Daniel Lemire's blog

, 2 min read

Allocating large blocks of memory: bare-metal C++ speeds

In a previous post, I benchmarked the allocation of large blocks of memory using idiomatic C++. I got a depressing result: the speed could be lower than 2 GB/s. For comparison, the disk in my laptop has greater bandwidth.

Methodologically, I benchmarked the “new” operator in C++ with initialization, using the GNU GCC compiler with the -O2 optimization flag1.

char *buf = new char[s]();

It turns out that you can do better while sticking with C++. We cannot simply call the new operator without initialization because, in general, it does not result in the memory being actually allocated. However, we can allocate the memory and then make sure that we touch every “page” of memory. On modern Intel systems, pages are effectively always at least as large of 4kB, so we can touch the memory every 4kB. We might call this approach “new and touch”.

char * buf = new char[size];
for (size_t i = 0; i < size; i += 4096) buf[i] = 0;
buf[size - 1] = 0;

Such a new-and-touch strategy should be close to “bare-metal” memory allocation speeds. So how fast is it? It depends on the page size. By default, most systems rely on small (4kB) pages. Allocating many small pages is expensive. Thankfully, Linux can be configured to use huge pages, transparently, via a feature called “transparent huge pages”. And it makes a huge difference!

  Allocating 512MB Setting 512MB to zero
regular pages (4kB) 3.9 GB/s 30 GB/s
transparent huge pages 20 GB/s 30 GB/s

I am using a recent Linux system (Ubuntu 16.04), a Skylake processor and GNU GCC 8.3 with the -O2 optimization flag. My source code is available.

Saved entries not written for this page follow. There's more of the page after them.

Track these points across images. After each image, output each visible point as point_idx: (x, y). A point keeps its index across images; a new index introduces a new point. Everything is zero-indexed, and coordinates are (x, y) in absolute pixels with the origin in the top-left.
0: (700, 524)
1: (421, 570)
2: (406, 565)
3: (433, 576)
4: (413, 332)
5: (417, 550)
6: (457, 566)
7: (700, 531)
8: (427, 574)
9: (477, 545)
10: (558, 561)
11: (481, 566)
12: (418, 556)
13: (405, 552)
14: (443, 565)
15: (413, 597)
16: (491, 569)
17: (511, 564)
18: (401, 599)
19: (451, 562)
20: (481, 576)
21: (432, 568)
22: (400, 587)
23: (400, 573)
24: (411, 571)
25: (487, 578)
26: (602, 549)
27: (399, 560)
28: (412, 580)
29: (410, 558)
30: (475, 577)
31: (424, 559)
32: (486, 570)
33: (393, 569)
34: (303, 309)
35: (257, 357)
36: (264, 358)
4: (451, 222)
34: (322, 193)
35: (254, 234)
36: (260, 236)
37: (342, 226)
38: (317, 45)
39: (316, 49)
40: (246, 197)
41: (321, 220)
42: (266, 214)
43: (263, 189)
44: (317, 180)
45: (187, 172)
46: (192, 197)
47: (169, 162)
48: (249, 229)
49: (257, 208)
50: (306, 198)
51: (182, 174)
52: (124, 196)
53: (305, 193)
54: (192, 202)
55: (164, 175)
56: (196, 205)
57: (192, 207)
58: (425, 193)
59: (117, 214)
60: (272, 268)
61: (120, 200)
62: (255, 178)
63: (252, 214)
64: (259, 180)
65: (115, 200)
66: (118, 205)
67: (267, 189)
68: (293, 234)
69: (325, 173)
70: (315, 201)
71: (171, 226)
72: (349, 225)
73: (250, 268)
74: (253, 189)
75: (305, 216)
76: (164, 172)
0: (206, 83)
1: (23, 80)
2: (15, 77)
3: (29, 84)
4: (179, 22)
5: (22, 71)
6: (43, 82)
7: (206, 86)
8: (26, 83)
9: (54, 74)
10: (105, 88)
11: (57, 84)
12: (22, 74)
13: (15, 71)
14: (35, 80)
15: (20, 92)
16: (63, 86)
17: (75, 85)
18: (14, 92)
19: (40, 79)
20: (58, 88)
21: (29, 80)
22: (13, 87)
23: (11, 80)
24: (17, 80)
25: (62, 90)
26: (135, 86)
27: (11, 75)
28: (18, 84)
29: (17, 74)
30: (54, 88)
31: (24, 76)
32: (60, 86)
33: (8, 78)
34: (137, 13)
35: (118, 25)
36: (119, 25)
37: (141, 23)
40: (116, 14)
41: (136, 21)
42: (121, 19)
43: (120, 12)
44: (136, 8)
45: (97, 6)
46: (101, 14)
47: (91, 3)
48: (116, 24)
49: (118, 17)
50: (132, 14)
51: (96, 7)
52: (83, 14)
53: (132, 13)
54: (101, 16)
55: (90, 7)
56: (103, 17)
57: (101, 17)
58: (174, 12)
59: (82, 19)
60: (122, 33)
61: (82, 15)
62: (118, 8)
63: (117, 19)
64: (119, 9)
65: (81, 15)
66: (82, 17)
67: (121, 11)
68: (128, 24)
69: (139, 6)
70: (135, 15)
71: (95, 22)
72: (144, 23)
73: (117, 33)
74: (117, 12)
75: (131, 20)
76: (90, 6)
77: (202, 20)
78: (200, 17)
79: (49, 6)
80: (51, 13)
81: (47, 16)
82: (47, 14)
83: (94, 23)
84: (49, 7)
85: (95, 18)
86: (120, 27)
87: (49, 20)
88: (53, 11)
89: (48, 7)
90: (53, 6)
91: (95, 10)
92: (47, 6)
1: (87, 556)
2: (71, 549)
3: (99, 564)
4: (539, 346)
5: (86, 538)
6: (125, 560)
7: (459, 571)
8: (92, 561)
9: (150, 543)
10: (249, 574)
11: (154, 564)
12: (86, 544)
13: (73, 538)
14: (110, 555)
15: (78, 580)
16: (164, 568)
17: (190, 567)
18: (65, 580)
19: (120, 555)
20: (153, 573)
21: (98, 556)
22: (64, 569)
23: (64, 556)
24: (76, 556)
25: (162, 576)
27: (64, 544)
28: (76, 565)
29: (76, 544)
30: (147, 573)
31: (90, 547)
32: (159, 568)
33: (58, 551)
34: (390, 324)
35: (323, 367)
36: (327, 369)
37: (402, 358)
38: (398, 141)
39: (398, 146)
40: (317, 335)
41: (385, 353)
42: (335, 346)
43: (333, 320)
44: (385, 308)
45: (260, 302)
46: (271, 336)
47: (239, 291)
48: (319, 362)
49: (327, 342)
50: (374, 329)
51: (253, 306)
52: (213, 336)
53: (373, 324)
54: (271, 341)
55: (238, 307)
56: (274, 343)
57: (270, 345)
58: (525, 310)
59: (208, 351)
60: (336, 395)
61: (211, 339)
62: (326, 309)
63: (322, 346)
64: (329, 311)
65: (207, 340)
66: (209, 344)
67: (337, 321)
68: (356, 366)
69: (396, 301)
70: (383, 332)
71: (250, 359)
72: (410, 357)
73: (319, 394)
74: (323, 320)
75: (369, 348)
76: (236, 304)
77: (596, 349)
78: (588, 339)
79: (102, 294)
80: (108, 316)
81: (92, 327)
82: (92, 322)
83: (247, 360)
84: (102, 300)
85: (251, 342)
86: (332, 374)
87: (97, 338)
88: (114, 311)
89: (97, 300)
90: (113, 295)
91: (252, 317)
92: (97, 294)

It is still the case that allocating memory on most systems is a non-trivial cost since they rely on small 4kB pages. There are fast disks available on the market that have more than 4 GB/s of bandwidth.

Credit: Thanks to Travis Downs and others for their insights and comments.

 

1 Downs found that we get far better performance out of the new operator with initialization under GNU GCC with the more agressive -O3 optimization flag. Performance-wise, it should be close to the “new and touch” approach that I am describing.